Фрагмент страницы
== == ==
Я столько понаписал про своих товарищей по работе, что резонно спросить: а как же ты сам их лечил, несчастных этих?
У меня, конечно, было много секретов. Но двумя, из числа любимых, я готов поделиться.
Для налаживания контакта с клиентами я всегда старался задействовать животный мир. Если я приходил по вызову и видел кота, то полдела было сделано. И даже все дело целиком.
Я начинал с того, что восхищался котом. Не прекращая при этом мыть руки или там доставать бумаги, молоточек, трубку. То есть как бы реагировал по-человечески на окружающую среду, но при этом не забывал о деле.
Затем я подхватывал животное и, как будто меня осеняло, вдруг говорил – серьезно и озабоченно: «Вы знаете – ведь это крайне полезное животное, кот. Он снижает давление. Да! Хотите верьте, хотите нет. Они все чувствуют, эти коты!»
Хозяйка, у которой чаще всего оказывалось именно давление, всплескивала руками: «Ах! Он такой умница! Он сразу, чуть что, ко мне прыгает!»
«От этого он тоже помогает», – говорил я непререкаемым тоном.
== == ==
Исходные данные

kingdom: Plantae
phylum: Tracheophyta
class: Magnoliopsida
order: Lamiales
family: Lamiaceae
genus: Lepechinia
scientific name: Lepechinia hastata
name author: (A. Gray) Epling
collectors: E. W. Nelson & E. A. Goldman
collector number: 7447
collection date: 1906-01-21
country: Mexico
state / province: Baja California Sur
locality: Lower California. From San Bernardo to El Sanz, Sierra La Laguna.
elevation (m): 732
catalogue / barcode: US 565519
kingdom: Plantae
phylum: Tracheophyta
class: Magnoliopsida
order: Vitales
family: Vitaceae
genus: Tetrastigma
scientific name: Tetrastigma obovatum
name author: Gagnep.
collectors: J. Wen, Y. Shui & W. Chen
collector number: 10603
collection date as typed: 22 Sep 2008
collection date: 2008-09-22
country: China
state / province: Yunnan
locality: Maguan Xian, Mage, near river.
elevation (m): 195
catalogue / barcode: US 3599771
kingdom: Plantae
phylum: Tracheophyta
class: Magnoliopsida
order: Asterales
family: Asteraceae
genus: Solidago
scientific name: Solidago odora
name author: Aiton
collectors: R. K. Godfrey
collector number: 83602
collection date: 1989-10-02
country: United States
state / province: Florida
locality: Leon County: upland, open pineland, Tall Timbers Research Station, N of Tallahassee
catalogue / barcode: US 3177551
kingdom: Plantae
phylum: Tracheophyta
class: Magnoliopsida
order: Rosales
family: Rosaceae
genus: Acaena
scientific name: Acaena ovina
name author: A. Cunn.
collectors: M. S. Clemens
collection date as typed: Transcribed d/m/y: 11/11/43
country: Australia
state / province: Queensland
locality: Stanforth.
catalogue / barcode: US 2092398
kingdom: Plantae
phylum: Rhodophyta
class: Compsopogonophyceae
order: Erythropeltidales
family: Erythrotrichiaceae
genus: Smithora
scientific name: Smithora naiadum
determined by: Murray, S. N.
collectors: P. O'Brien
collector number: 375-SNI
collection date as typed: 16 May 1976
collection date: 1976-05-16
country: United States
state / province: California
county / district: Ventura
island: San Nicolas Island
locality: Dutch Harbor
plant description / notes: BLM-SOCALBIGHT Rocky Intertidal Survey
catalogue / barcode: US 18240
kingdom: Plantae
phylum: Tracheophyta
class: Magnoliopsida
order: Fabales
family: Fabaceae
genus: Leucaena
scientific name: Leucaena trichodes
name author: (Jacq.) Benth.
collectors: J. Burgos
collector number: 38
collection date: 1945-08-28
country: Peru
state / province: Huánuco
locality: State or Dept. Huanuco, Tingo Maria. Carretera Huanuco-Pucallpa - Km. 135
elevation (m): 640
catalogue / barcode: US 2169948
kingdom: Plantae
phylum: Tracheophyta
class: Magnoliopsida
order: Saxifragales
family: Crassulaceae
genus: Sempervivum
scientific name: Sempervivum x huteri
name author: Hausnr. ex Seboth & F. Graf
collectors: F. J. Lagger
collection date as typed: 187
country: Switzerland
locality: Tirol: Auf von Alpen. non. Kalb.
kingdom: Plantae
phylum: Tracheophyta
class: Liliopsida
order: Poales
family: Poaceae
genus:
== == ==
Рабочее задание A
С чего рассказчик в отрывке о врачебных секретах начинал, когда видел у клиента кота?
Рабочее задание B
Перепишите из отрывка о врачебных секретах всё, начиная с «Я столько понаписал» и вплоть до «я готов поделиться.».
Рабочее задание C
Продолжите отрывок о врачебных секретах после его последней фразы.

Письменный ответ A
С того, что восхищался котом.

Письменный ответ B
Я столько понаписал про своих товарищей по работе, что резонно спросить: а как же ты сам их лечил, несчастных этих?
У меня, конечно, было много секретов. Но двумя, из числа любимых, я готов поделиться.

Письменный ответ C
На фоне зоологической расслабленности можно было внушать те или иные идеи.
Встречи институтских друзей всегда трогательны, вот и вчера получилось очень трогательно.
Нашлась, конечно, гитара. И все потекло в абсолютно правильном русле. Пели песни: например, гимн наших медицинских студентов. Там были такие классические слова: «Сегодня, сегодня мы студенты; завтра – настоящие врачи!»
Как и должно быть. Потом исполнили другие хиты: «Дубинушка» (римейк), «Анурия», «Инсулин», «Если у вас нету тети», Розенбаума.
Еще говорились тосты с пожеланием вот так вот собираться снова и снова и никогда не забывать друг друга. И звучали речи о том, какие же мы молодцы, что собираемся и будем собираться, и в этом нас никто не согнет, и все мы очень и очень близкие друг другу люди.
Отметили, что за прошедшие годы наш клеточный состав не однажды сменился полностью. А стержень самосознания сохранился и не умрет. И мы такие же, и будем вечно юными-молодыми.
Вспомнили славное.
Как, например, в анатомичке резали труп.
Разрезали, посмотрели, что там у него внутри, запомнили.
Потом один говорит:
– Давай ухо отрежем.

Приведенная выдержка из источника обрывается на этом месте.